0:07:17 - 0:10:35 SCHOOL - Annie attended Ballinasloe as a boarder. She says that she didn't enjoy her time there even though she got on with the nuns. She describes them as being very strict. The reason why she was sent to be a boarder was because her grandmother wanted nuns and priests in the family. Annie talks about the two priests that were in the family. One of them caught a bug and passed away. The same man was ordained in Rome and Annie attended the ceremony. Annie left Lakyle school when she was 11 to attend Ballinasloe Boarding School which she left when she was 18 to go to England.
0:10:36 - 0:14:22 FARM LIFE - Annie's mother worked very hard growing her own vegetables. Neighbours and family members would give her a hand with the sowing. Annie talks about one of her aunts who died of TB. There was no electricity while Annie was growing up. Annie's mother liked to visit neighbours in the evening where they would tell different kinds of stories. While growing up, Annie was given different chores to do around the farm which were to be done after school.
0:14:23 - 0:19:19 NURSING IN ENGLAND AND WORLD WAR II - Annie answered an advert when she was finished in Ballinasloe. The advert was calling out for workers in different hospitals across England. She then spent the next four years training to become a nurse. During World War II, lots of casualties of the war would come into the hospital she was working in. Annie was in England when war was declared and she can remember when she heard the news. She was attending Sunday mass when the priest announced that 'We are at war with Germany'. After war was declared, a lot of Irish left England for home but Annie stayed. She later met her husband and had four children. She talks about her bother that never helped out on the farm so her mother decided to move over to Annie in England. She stayed with her until she was 60, which was when she returned home.
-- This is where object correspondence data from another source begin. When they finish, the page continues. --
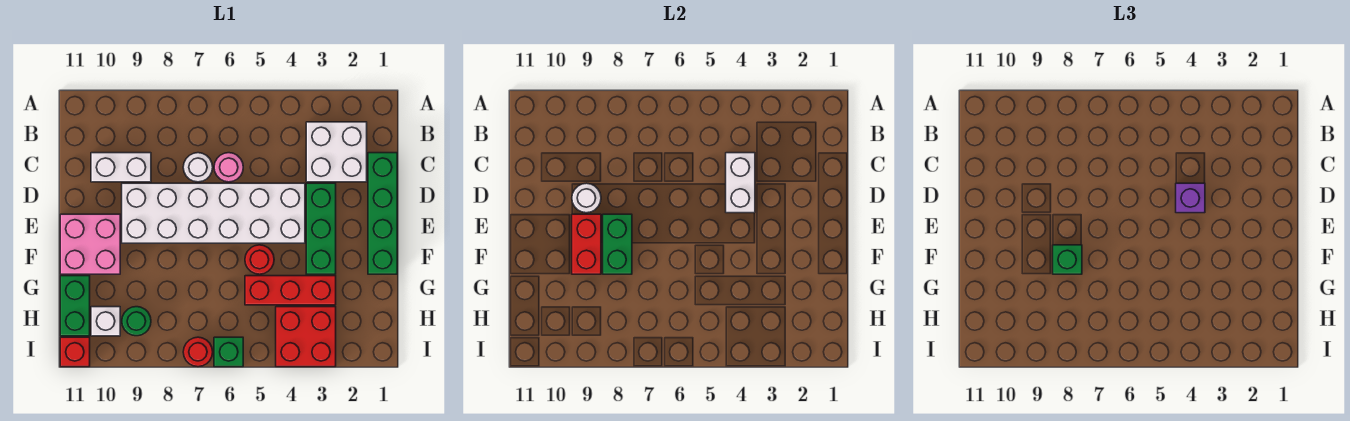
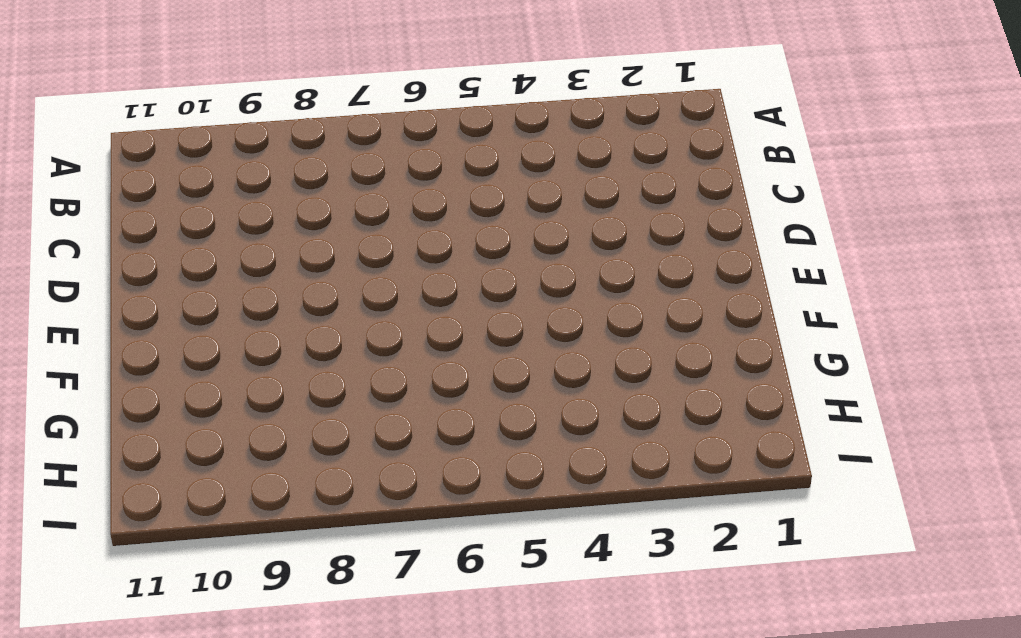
none -> white brick B2:C3 level 1
none -> green brick C1:F1 level 1
none -> pink round brick C6 level 1

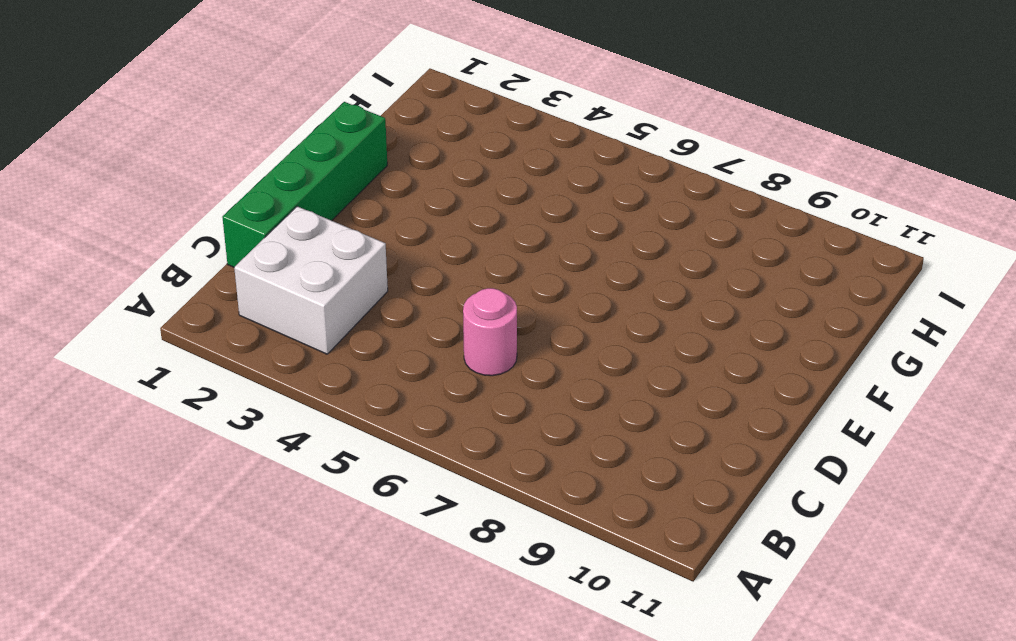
none -> white round brick C7 level 1
none -> white brick C9:C10 level 1
none -> green brick D3:F3 level 1

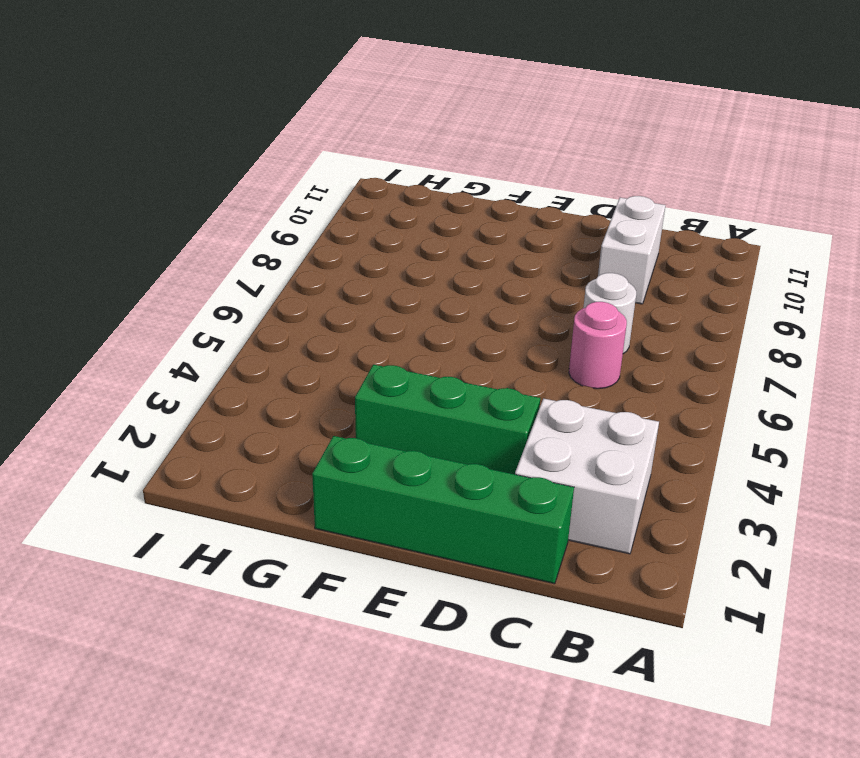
none -> white brick D4:E9 level 1
none -> pink brick E10:F11 level 1
none -> red round brick F5 level 1

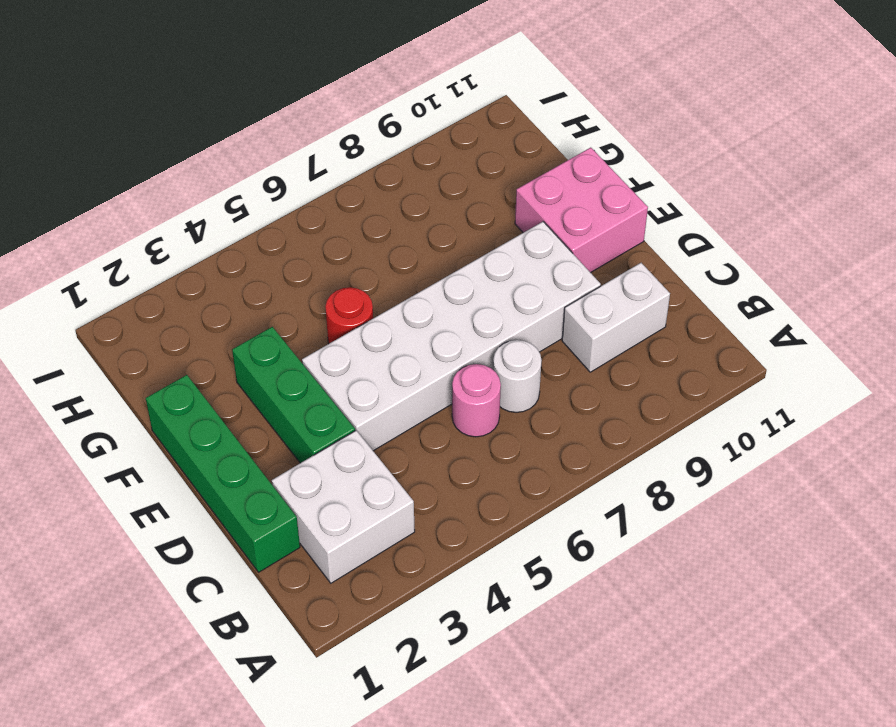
none -> red brick G3:G5 level 1
none -> green brick G11:H11 level 1
none -> red brick H3:I4 level 1

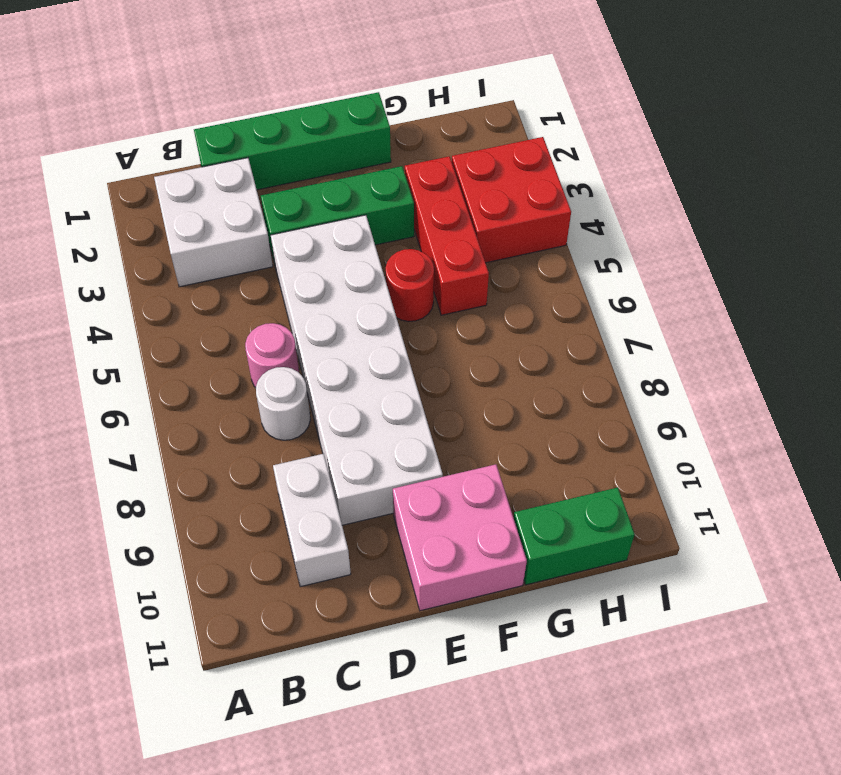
none -> green round brick H9 level 1
none -> white brick H10 level 1
none -> green brick I6 level 1

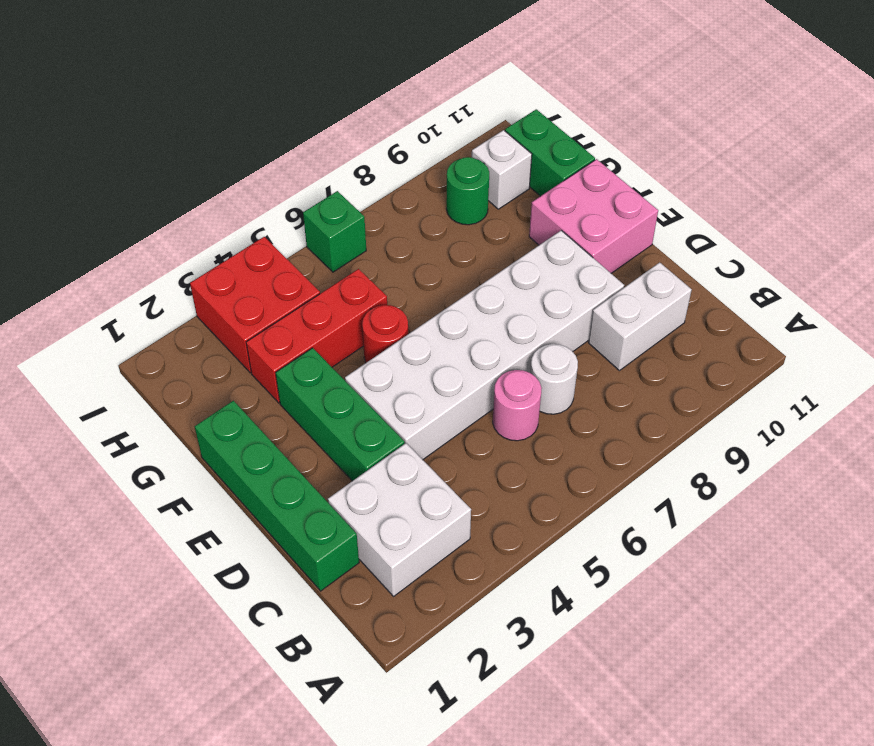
none -> red round brick I7 level 1
none -> red brick I11 level 1
none -> white brick C4:D4 level 2

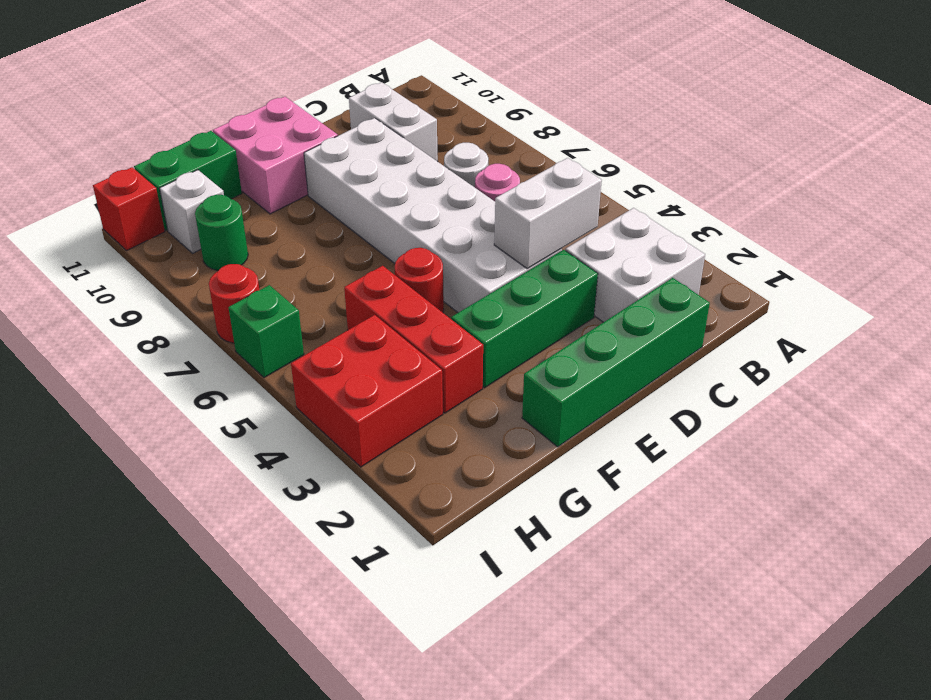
none -> white round brick D9 level 2
none -> green brick E8:F8 level 2
none -> red brick E9:F9 level 2

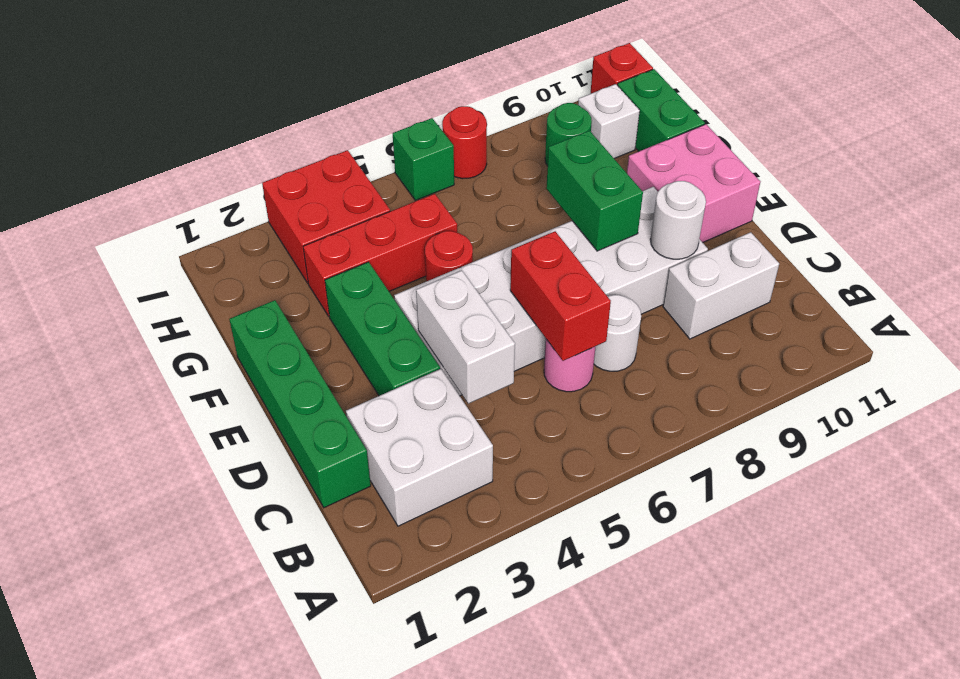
red brick C6:D6 level 2 -> red brick E9:F9 level 2
none -> purple brick D4 level 3
none -> green brick F8 level 3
0:19:20 - 0:20:19 THE WAR OF INDEPENDENCE - Annie says that she was told that the Black and Tans searched her family's house when she was a baby. She says that there is a 106 year old man, called Paddy Gleeson, living in Raheen who is very knowledgeable on the topic.
0:20:20 - 0:21:16 SEASONAL CUSTOMS - Annie says that they would play different games with their neighbours on May Eve.
0:21:17 - 0:24:01 FOLKLORE - Annie says that there was a very strong belief in fairies while she was growing up. Annie never heard any stories about the Banshee. There were several houses around the area that were believed to be haunted.
0:24:02 - 0:28:47 LIVING IN ENGLAND - Everybody liked to play cards so this was commonly done while Annie was growing up. Annie talks about returning to Ireland and her daily routine. The Irish living in England while Annie was there were given a very hard time. She says that building sites would have signs up saying 'no Irish need apply'. There was a very strong Irish community in Coventry which was where Annie lived. They would be dances held frequently.